Tuesday, October 1, 2013

No, it's not the network


I would be a rich person if I were able to count the number of times an IT person has claimed that the reason for slowness in an application or system is because of the network. As I type this, I can hear the cheers of network support teams across the world shouting “Hallelujah, somebody said it other than us.” Ok, so maybe not across the world but at least Tampa and Jacksonville.

The network is and always will be an easy target for system issues unless teams are given the tools to “easily” disseminate issues. A number of these tools are free and come with the operating system or database. What we’re really talking about here is training for IT staff. I don’t mean reading the books, studying for a test, passing and then become a “real” engineer. I mean understanding the OSI Model's Seven Layers.

·         Application

·         Presentation

·         Session

·         Transport

·         Network

·         Data Link

·         Physical

It is impossible to completely segregate each layer, so it is completely logical that one layer having issues can bleed into the others. This is really where problem management, thorough root cause analyses and careful incident management comes into play.

I love (not an exaggeration) troubleshooting. I have been asked repeatedly to help teach people how to troubleshoot. While this is possible, far more often, troubleshooting is an art; a skill culled over a course of many years.

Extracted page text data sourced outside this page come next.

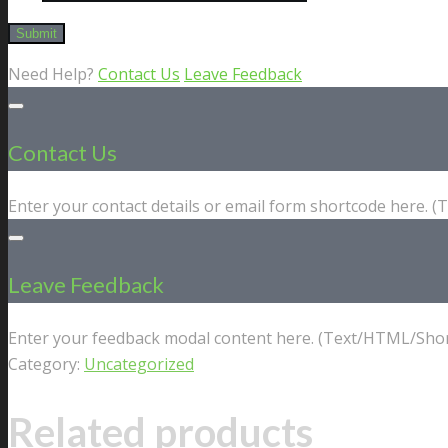
Need Help?
Contact Us
Leave Feedback
Contact Us
Enter your contact details or email form shortcode here. 
Leave Feedback
Enter your feedback modal content here. (Text/HTML/Shor
Category:
Uncategorized
Related products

·         Start with the obvious. This may sound silly but it’s not uncommon for engineers to “assume” that a system issue must be something complicated and exotic.

o   Has the issue happened before? If so, when? What is the failure frequency? To the same user/system or another?

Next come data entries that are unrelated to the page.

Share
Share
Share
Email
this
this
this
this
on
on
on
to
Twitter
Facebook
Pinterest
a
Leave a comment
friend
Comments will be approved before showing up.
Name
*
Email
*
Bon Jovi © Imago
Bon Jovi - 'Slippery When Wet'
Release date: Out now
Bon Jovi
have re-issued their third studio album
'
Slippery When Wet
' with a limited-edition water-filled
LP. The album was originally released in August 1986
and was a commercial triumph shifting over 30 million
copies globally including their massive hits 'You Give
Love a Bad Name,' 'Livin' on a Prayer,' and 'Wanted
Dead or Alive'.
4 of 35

§  If so, what resolved the issue then?

This is where strong incident management comes into play. Recording issues with resolutions allows for trending to point out repeated issues.

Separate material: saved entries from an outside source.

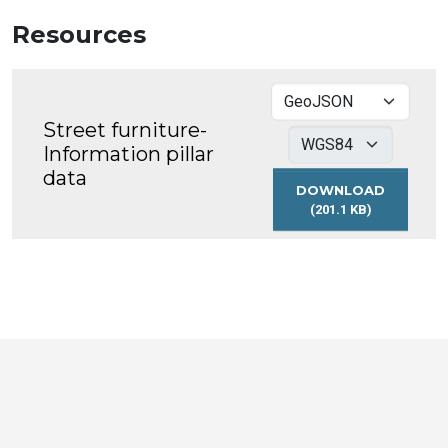
Resources
Street furniture-
Information pillar
data
DOWNLOAD
(201.1 KB)
STREET
FURNITURE-
INFORMATION
PILLAR
DATA
Toronto
Visit
Visit
Visit
Visit
Visit
Visit
Open
us
us
us
Visit
us
us
us
Data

·         Are errors logged? If so, use resources to look up potential resolutions.

Windows, Linux, Unix operating systems ALL record errors. Applications can be configured to write errors to logs. Words of caution:  Massive error writing can cause massive log entries. Verbose logging should only be used for true errors, not application support.

                This is where the beauty of the internet and support agreements come into play. Internet sites such as eventid.net and vendor sites offering searchable databases can make fast work of troubleshooting.

·         Create a team across functional areas to troubleshoot and perform root cause analysis work.

o   Consider triage training for your teams (ITIL and MOF are excellent guidelines to follow)

·         Create a “no blame” environment

·         Track changes made to the environment – this should really be given your highest focus as most issues occur because of changes made to the environment.

o   Was a system having memory issues before the application was updated?

o   Was communication between environments an issue before a firewall change?

·         Track vendor releases for potential issue resolution.

o   My favorite catch phrase is “Trust, but confirm” – I would never have taken that tack in 2001 with Microsoft. Through the years however, Microsoft has heeded the message from customers that we would not accept crappy code any longer.

o   So, test, test and test again but UPDATE.

·         Is it the network? It could be but most likely it’s because of an architecture issue. Insufficient bandwidth was architected for the ever evolving needs of a mobile world. BYOD brings its own issues in that everyone connects – and they connect across the network. Is it the network? No, it’s the increased need for bandwidth.

As always with technology, communication is key. It’s not unheard of for an engineer to have a “back pocket of tricks” to resolve issues. This cannot be accepted by management. These steps, resolutions must be documented in order to make the overall environment a stronger and more successful one. Reward the guys with the bag of tricks but be sure they help those less capable troubleshooters. This is not about job security for an individual; it’s about the strength of the whole.

And, if you haven’t figured it out yet, it’s RARELY JUST about the network.